6.5 Sorting and Ordering

  • Both the string and binary representations MUST be lexicographically sortable by creation time with second-level precision.
  • Implementations MUST NOT alter padding or character case, as this would break sortability.

6.6 Interoperability

  • Implementations SHOULD be able to generate, parse, and validate pikaids generated by other compliant implementations.
  • Custom alphabets, separators, or prefixes MUST NOT be introduced by compliant generators.

6.7 Performance and Security

  • Implementations SHOULD use efficient big integer and Base36 conversion libraries when available, but fallbacks MAY be provided.
  • The randomness source MUST be a cryptographically secure generator available in the target environment.

6.8 Optional Features

  • Implementations MAY provide:
    • Generation from a fixed timestamp (e.g., for deterministic testing).
    • Pretty-print or debug utilities.
    • Additional database helpers (e.g., mapping to/from BINARY(17)).

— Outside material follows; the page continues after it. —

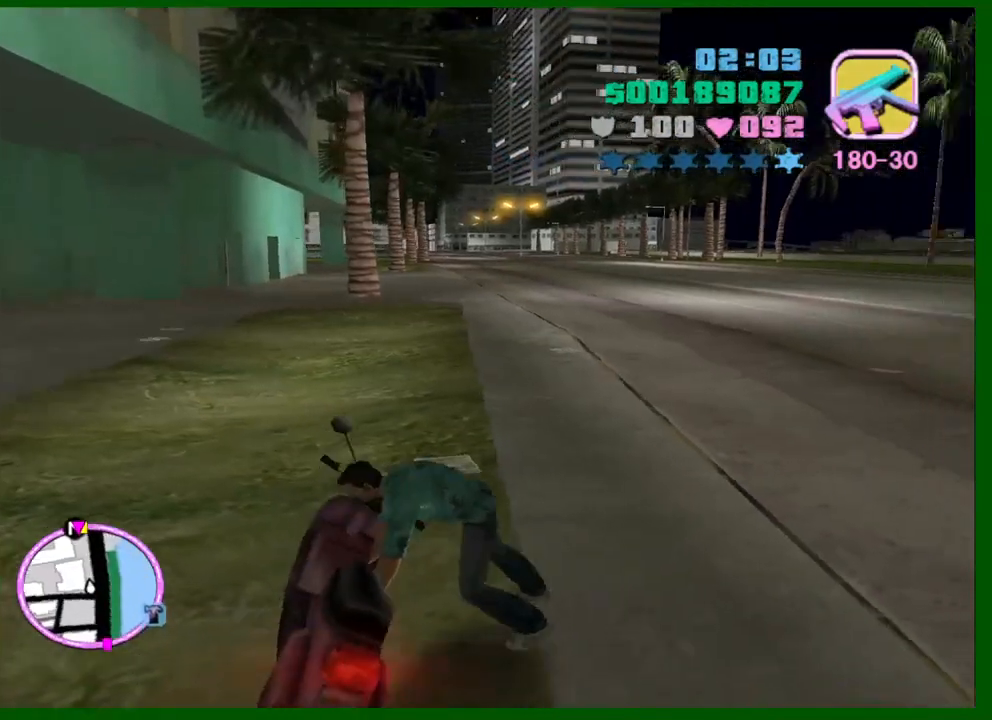
{"keys": ["w"], "mouse": [], "events": [[216, "w", "down"]]}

These MAY NOT alter the base generation, parsing, or validation logic defined above.


6.9 Versioning

  • The current specification version is v1.0.1.
  • Future revisions MAY alter the internal layout or bit distribution, but MUST use different string lengths to ensure backward compatibility.

Conclusion

With these clear, language-agnostic rules and a simple, consistent design, any implementation — in PHP, JavaScript, Python, Go, Rust, or any other language — can generate and consume pikaid values that are fully interoperable across platforms, databases, and services.

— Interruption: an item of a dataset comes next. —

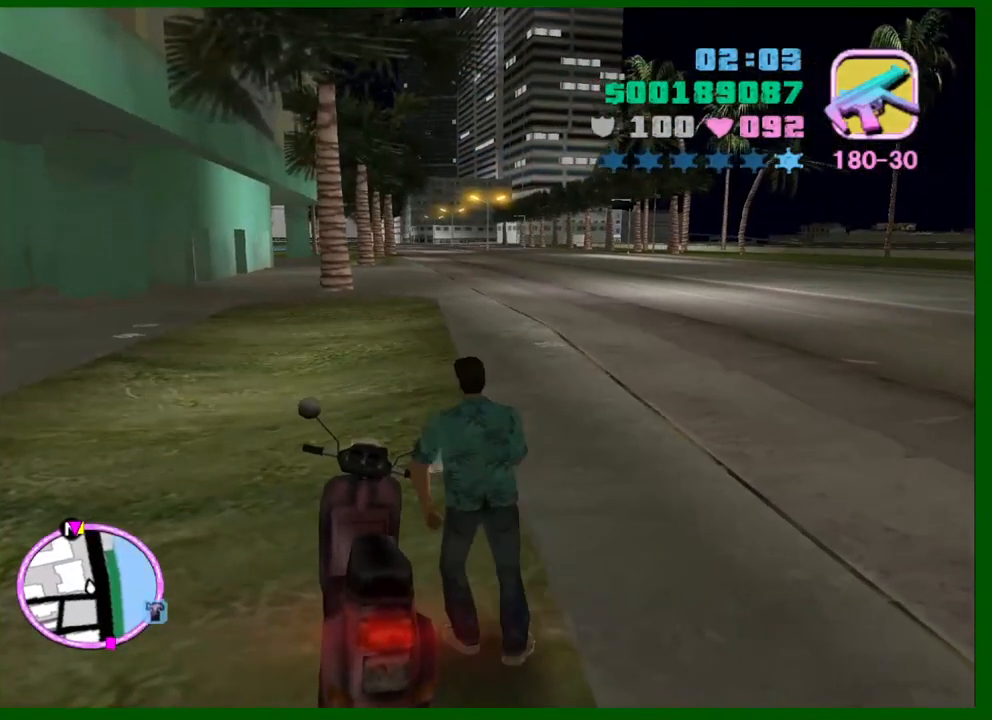
{"keys": ["w"], "mouse": [], "events": []}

Pikaid delivers the perfect balance of being compact, sortable, and secure, making it a modern, reliable replacement for UUID and ULID in production systems.


Extra

Benchmark

PHP 60k iterations

Library Implementation Median µs/op Ratio
Pikaid pikaid/pikaid-php 0.9 1.0
NanoID hidehalo/nanoid-php 2.1 2.4
ULID robinvdvleuten/ulid 2.0 2.4
UUIDv1 ramsey/uuid 5.0 5.9
UUIDv4 ramsey/uuid 1.3 1.6
UUIDv6 ramsey/uuid 5.4 6.4
UUIDv7 ramsey/uuid 2.7 3.2

Benchmark context

  • 30 passes × 60,000 iterations per subject
  • Warm-up per subject: 60,000 iterations
  • PHP 8.3.6 with ext-gmp enabled
  • CPU: AMD Ryzen 7 5800X, 32 GB DDR4 3200 MHz
  • OS: Microsoft Windows 11 Pro 23H2 (build 22631)